Listed property: Asian boom post-crisis
With general global equities markets posting a strong rally in the last six months, investors are now starting to come out of the woodwork in search for the next great potential.
Mostly general equities both domestic and international seem to be the choice, but what about property? Over the last 18 months, we have seen a continuous process of deleveraging, lock ups and lack of liquidity which has kept investors away, but is there potential outside of the square we usually see as property? I believe Asia has opportunities not offered elsewhere in the world.
As mainstream media has discussed at length, Asia is the first region to come out of the financial crisis, with China being the driving force behind it. The question that needs to be asked is what investors are looking for now, and whether Asia offers this?
Post-global financial crisis, my observations have seen clients looking for property investments that provide true daily liquidity, little to no gearing, defensive capabilities and growth potential. Simple characteristics, yet now harder to find post-GFC.
When looking around the world, we see that Europe seems to still be struggling in many ways from yield stability to gearing issues. It is without doubt that banks globally have become incredibly conservative and calling in loans when they see the first signs of stress on a fund or property. The US is still trying to find its feet so they are still a fair way off.
The key point also is that between the US and Europe, it is still showing negative GDP growth for the foreseeable future. What is different about Asia is that growth has been and is continuing to be solid and especially in China where commentators are looking at 9 per cent, plus looking into 2010.

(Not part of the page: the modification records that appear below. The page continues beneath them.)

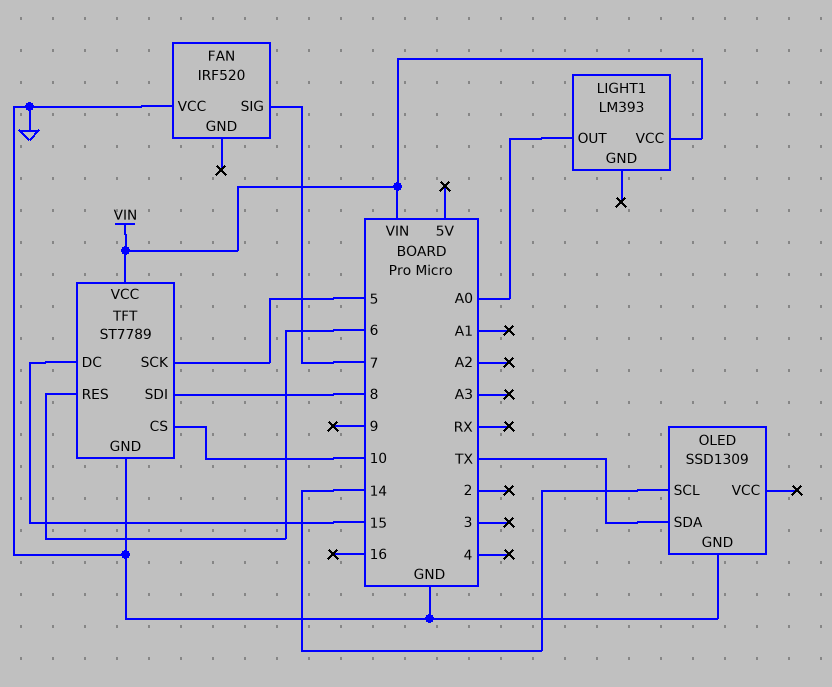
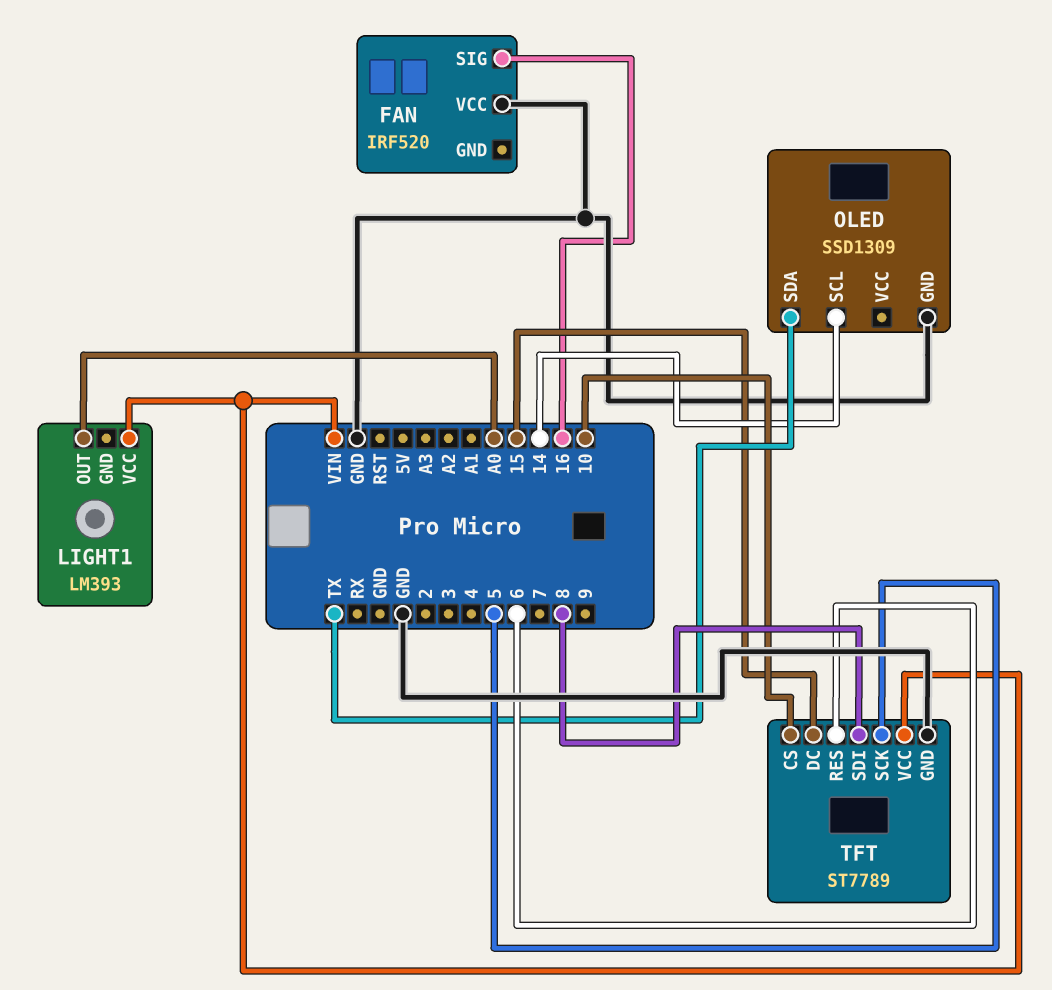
FAN pin SIG: 7 -> 16

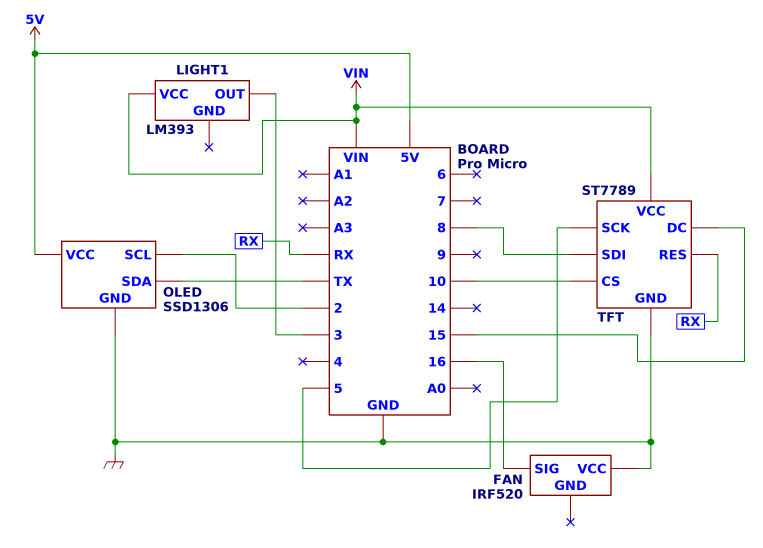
LIGHT1 pin OUT: A0 -> 3
OLED: SSD1309 -> SSD1306
OLED pin SCL: 14 -> 2
OLED pin VCC: none -> 5V
TFT pin RES: 6 -> RX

In Asia, corporations have far lower levels of gearing. At the end of 2008, the average look through gearing in Asia was less than 40 per cent, compared to Australia being approximately 50 per cent. This provides them with a better base to expand business and take advantage of the lower interest rate environment.
The simple reason why Asia has lower levels of gearing is because of the Asian Financial Crisis in 1997-1998 where they did learn their lesson to not gear their balance sheets to well over 70 per cent. This was a harsh lesson, but one that they have certainly learnt from.
Development potential across Asia is also focusing on second and third-tier cities, not first-tier cities which have already undergone extensive development. real estate investment trusts are also a relatively new concept in China and Hong Kong and this market is set to expand in the medium-term future where yield will play a bigger part in property investment. But refocusing on development profits, one characteristic Asia has in contrast to the Western world is that pre-selling a majority of properties and then having a progressive payment structure allow developers to recoup their costs faster and hence can turn over their projects more efficiently. This creates a more attractive environment to invest in with a reduction in development related risks.
Another issue has been the inability of funds to offer defensive capabilities in times of stress as seen during the GFC. Clients are after some form of downside protection where possible that can be employed by managers to preserve clients’ capital. I think this is one lesson that should be learnt post-GFC, that proves property is still vulnerable, given bad economic conditions.
If funds could offer true daily liquidity by reducing gearing on funds and/or on underlying investments, as well as the ability to employ defensive mechanisms on the funds, market confidence and appetite should return for Australian investors seeking that diversified portfolio with property exposure, and right now it seems Asia seems to be in a prime position to offer this opportunity.
Jonathan Wu is head of distribution and operations at Premium China Funds Management and a financial adviser at Premium Wealth Management.